Tracking user actions (each with a duration) over time. Best database format?

Hello! Looking for advice from people who deeply understand performance and structures for a large amount of users and data.

Problem

I would like to track user actions, where each action can take a small amount of time, for example 20 seconds per action.

Suppose an app with 50 million users.

At any point in time, they might perform an action of 20 seconds or more. Actions are stored in chunks of 20 seconds, so an action longer than 20 seconds is really an action of multiple 20 second actions. A 1 minute “action” is three 20 second actions conceptually (is this even realistic? Maybe granularity needs adjusting, or maybe some granularity is dropped after certain amount of time).

Actions can be associated with users, or other “things” in the app, such as categories, tags, pages, etc. For sake of example, let’s stick to users, pages, categories, and tags.

Users can own pages, pages belong to categories, and pages have tags. All actions, users, and pages have a geolocation. Let’s assume users might spend 20,000 minutes performing actions in a year (50 mil users, 20,000 minutes of actions, per year)
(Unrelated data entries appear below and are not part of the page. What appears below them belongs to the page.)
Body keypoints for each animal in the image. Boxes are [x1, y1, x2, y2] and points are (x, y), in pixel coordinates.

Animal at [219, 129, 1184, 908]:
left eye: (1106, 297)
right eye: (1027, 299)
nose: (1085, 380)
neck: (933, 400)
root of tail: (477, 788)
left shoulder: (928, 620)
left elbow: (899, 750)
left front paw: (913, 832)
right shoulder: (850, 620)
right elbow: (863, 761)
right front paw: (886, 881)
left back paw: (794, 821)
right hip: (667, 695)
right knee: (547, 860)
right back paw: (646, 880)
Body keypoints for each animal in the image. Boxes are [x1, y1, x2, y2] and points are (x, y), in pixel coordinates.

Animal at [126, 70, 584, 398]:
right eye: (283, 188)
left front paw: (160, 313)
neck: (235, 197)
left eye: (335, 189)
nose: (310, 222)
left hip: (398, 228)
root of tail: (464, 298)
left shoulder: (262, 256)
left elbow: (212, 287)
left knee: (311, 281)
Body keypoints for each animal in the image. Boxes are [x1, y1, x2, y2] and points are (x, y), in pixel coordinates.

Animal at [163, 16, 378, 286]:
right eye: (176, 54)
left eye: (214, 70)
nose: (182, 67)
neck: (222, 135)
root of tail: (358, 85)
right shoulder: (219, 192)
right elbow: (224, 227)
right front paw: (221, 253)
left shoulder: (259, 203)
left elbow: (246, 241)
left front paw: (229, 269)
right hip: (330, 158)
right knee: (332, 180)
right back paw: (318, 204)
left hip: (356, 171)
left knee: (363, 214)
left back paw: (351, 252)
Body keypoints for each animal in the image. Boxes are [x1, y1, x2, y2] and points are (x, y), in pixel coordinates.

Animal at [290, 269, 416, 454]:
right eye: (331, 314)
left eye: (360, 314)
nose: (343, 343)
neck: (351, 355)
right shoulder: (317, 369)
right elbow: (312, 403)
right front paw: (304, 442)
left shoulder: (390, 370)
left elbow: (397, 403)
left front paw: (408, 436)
Over time, I’d like to be able to “see” the following sorts of things:

  • total time acting on a page by a user, total times a user acted on a tag (f.e. pages with certain tag), in any time range
  • total time acting on a category by a user (f.e. when a user is on a page of a certain category), total times a user acted on a tag (f.e. pages with certain tag), in any time range
  • total time acting on a tag by a user, in any time range
  • total time acting on a user by a user (f.e. user acts on any page of another user), in any time range
  • total times a user acted on a page (not total time, but the total discrete portions of time the user acted on the page, if they visit for a while, leave, then visit again, that would be 2 times that they acted), in any time range. F.e. a “number of visits”.
  • total times a user acted on a category (f.e. pages of certain category), in any time range
  • total times a user acted on a tag (f.e. pages with certain tag), in any time range
  • total times a user acted on user (i.e. a user acts on any page of another user), in any time range
  • total number of times any user acted on a page, tag, category, user, in any time range
  • total time acting by any user on a page, tag, category, user, in any time range
  • total number of times any user acted in a geofence (let’s assume just a simple radius around a point for now), in any time range
  • total time acting by any user in a geofence, in any time range
  • average time acting by a user per page, category, tag, any time range, any geofence
  • average number of times any user acted per page, category, tag, any time range, any geofence
  • number of pages, categories, tags for any geofence
  • number of pages, categories, tags for any geofence
  • number of pages acted on by a user, in any time range, in any geofence
  • etc.

I think you can see how this is going!

The naive approach is obviously to have a single “actions” collection with items of the following format:

{
  timestamp, // timestamp of a 20-second interval
  latlon, // geolocation
  pageId
}

From there we can query for actions in any time range, any geofence (assume we know how to query a radius around a point), and map from pageId to any acting user, owning user, category, or tag.

Question

What might be the best non-naive way to track this data over time for the purpose of statistical analysis after having years or decades worth of data?

Existing solution idea

So far, an idea is using time range buckets to make it easier to query data later on. For example, for a particular page, there’d be a 20-second bucket (maybe too unrealistic), an hour bucket, a day bucket, a month bucket, and a year bucket.

Each of those buckets is of a shape like

{
  timestamp,
  pageId,
  totalTime,
  totalActions,
}

Using day buckets for example, the timestamp is the exact timestamp for the start of the day (f.e. in UTC), any time a user acts on a page, increment the current page’s day’s totalTime and totalActions once per 20 seconds (the conceptual minimum action time). totalActions may increment only if the user switched away and came back, tracked by the app somehow; every time we increment totalTime, totalActions may not increment if the user is still acting on the same page.

To track geofence stuff, we’d have to have a similar sets of buckets for things like cities, states, countries, etc.

Essentially with this approach, we need to know all the things we want to track up front, so we know all the buckets we need (day/month/year per user, day/month/year per page, day/month/year per geofence, etc).

Querying a large time range would be simplified: first get totals for a year, then the remaining months, and remaining days.


What are your ideas, and/or experiences, with this sort of thing?